Anyhow, all of this has been enormously helpful, thanks for helping me vent. I've never explored psychotherapy on the NHS but that's a good suggestion... do you start with your GP?

TigerseyeMum Thu 02-May-13 20:02:06

Yes you speak to your gp who can refer you to Iapt. The NHS offers short term therapy but this can be hugely helpful. Depending on area you can expect either CBT, IPT or counselling.

If he doesn't meet the threshold for treatment (ie doesn't meet criteria for depression or anxiety) you can usually find free or low cost counselling locally.

If you decide on private look for someone accredited with (usually) babcp, bacp, ukcp or ukrc, or ipta.

LessMissAbs Thu 02-May-13 20:22:31

You sound in awe of his great intelligence OP. I take it he got a first? Perhaps you both need to be more practical and also consider what he is bringing in financially to your family? Surely with his great intelligence and economics degree, he will be able to get a reasonably well paid job and no need to become a therapist?

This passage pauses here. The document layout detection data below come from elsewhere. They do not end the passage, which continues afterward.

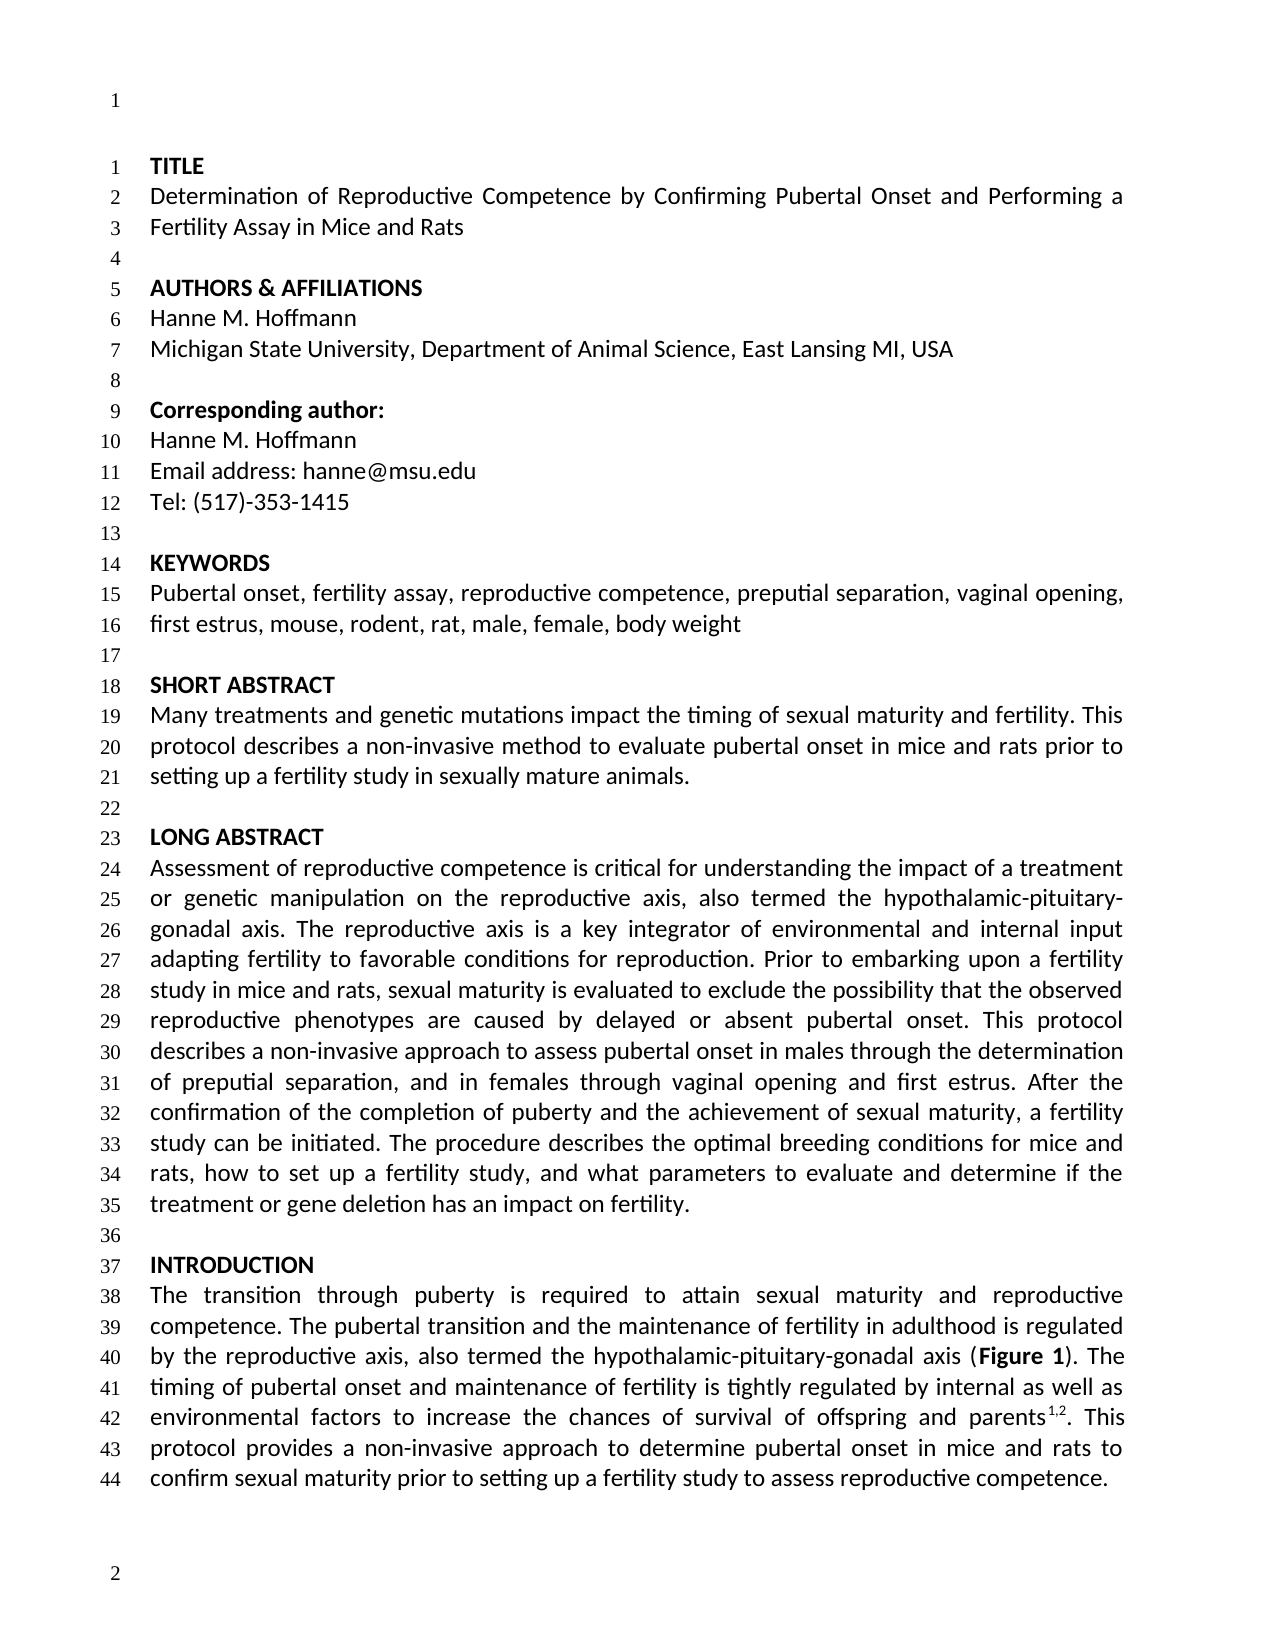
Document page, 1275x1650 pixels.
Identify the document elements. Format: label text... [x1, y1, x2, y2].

text Tel: (517)-353-1415 [150, 486, 1125, 516]
text Corresponding author: [150, 394, 1125, 425]
text Many treatments and genetic mutations impact the timing of sexual maturity and fertility. This protocol describes a non-invasive method to evaluate pubertal onset in mice and rats prior to setting up a fertility study in sexually mature animals. [150, 699, 1125, 791]
text Determination of Reproductive Competence by Confirming Pubertal Onset and Performing a Fertility Assay in Mice and Rats [150, 181, 1125, 242]
text Hanne M. Hoffmann [150, 303, 1125, 333]
text Email address: hanne@msu.edu [150, 455, 1125, 486]
text TITLE [150, 150, 1125, 181]
text The transition through puberty is required to attain sexual maturity and reproductive competence. The pubertal transition and the maintenance of fertility in adulthood is regulated by the reproductive axis, also termed the hypothalamic-pituitary-gonadal axis (Figure 1). The timing of pubertal onset and maintenance of fertility is tightly regulated by internal as well as environmental factors to increase the chances of survival of offspring and parents1,2. This protocol provides a non-invasive approach to determine pubertal onset in mice and rats to confirm sexual maturity prior to setting up a fertility study to assess reproductive competence. [150, 1279, 1125, 1493]
text INTRODUCTION [150, 1249, 1125, 1279]
text Hanne M. Hoffmann [150, 425, 1125, 455]
text Pubertal onset, fertility assay, reproductive competence, preputial separation, vaginal opening, first estrus, mouse, rodent, rat, male, female, body weight [150, 577, 1125, 638]
text Assessment of reproductive competence is critical for understanding the impact of a treatment or genetic manipulation on the reproductive axis, also termed the hypothalamic-pituitary-gonadal axis. The reproductive axis is a key integrator of environmental and internal input adapting fertility to favorable conditions for reproduction. Prior to embarking upon a fertility study in mice and rats, sexual maturity is evaluated to exclude the possibility that the observed reproductive phenotypes are caused by delayed or absent pubertal onset. This protocol describes a non-invasive approach to assess pubertal onset in males through the determination of preputial separation, and in females through vaginal opening and first estrus. After the confirmation of the completion of puberty and the achievement of sexual maturity, a fertility study can be initiated. The procedure describes the optimal breeding conditions for mice and rats, how to set up a fertility study, and what parameters to evaluate and determine if the treatment or gene deletion has an impact on fertility. [150, 852, 1125, 1218]
text KEYWORDS [150, 547, 1125, 577]
text AUTHORS & AFFILIATIONS [150, 272, 1125, 303]
text SHORT ABSTRACT [150, 669, 1125, 699]
text LONG ABSTRACT [150, 821, 1125, 852]
text Michigan State University, Department of Animal Science, East Lansing MI, USA [150, 333, 1125, 364]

FarBetterNow Thu 02-May-13 20:54:11

Muriel: Why don't you go and have a kinesiology treatment and then try a crystal treatment or see a herbalist.
You may be very surprised.
Kinesiology works brilliantly to find food sensitivities and allergies.

If his people skills are so bad, then teacher training, law school or medical training will be pointless too.

I would rather have a husband who did than one who worked in the City in derivitive trading. I find that a lot wierder than crystals.

If your mortgage is massive, how about downsizing to take the pressure off?

FarBetterNow Thu 02-May-13 20:56:53

I do find the suggestion that he has a mental health problem because he wants to be a complimentary therapist.

seeker Thu 02-May-13 23:44:53

"Kinesiology works brilliantly to find food sensitivities and allergies."

No it doesn't.

ConfusedPixie Fri 03-May-13 08:45:39

Mine hasn't got another job, only homeopathy and ak. Works in a few different places though.

I'm really sceptical about ak, but must admit I was really surprised when she used it on me at how it actually worked. the way she did it with me, neither of us knew which vial I had in my hand and she 'tested' at least twenty things to which I reacted/didn't react to appropriately, so I'm not sure if/how the placebo affect works in that case! I'm still rather thrown by it actually confused just going with the flow now as it can't do any harm as long as you're sensible about it and don't forgo modern medicine in favour of it!

IsItMeOr Fri 03-May-13 08:51:07

Seeker grin

ConfusedPixie well, your description makes me wonder who prepared the vials in the first place.

Have you read Bad Science by Ben Goldacre? He gives a very good explanation of how you would need to test these kinds of therapies objectively.

Also, if you're talking about food sensitivies or allergies that wouldn't be detected by medical tests, then they probably don't exist. So, you're wondering why you see an improvement, yes? Well, first thing is that you were probably going to feel better in a bit if you did nothing at all. Second is that, if you change something in your diet thinking that it will help then you have triggered the placebo effect.

ConfusedPixie Fri 03-May-13 09:06:11

The only thing in my diet that has changed is eating gluten, and I did that long before seeing this woman. I haven't done anything based on the ak, I was just very surprised by it and shared my observation.

I am still sceptical about it, but I'm willing to give some things a try even if they don't make any sense. I use her for the homeopathy after being talked into trying it but she asked if I wanted to try ak so I did. I'm not interested in discussing it's quack status tbh as I know that scientifically it shouldn't work and I'm still trying to work out how I feel about it!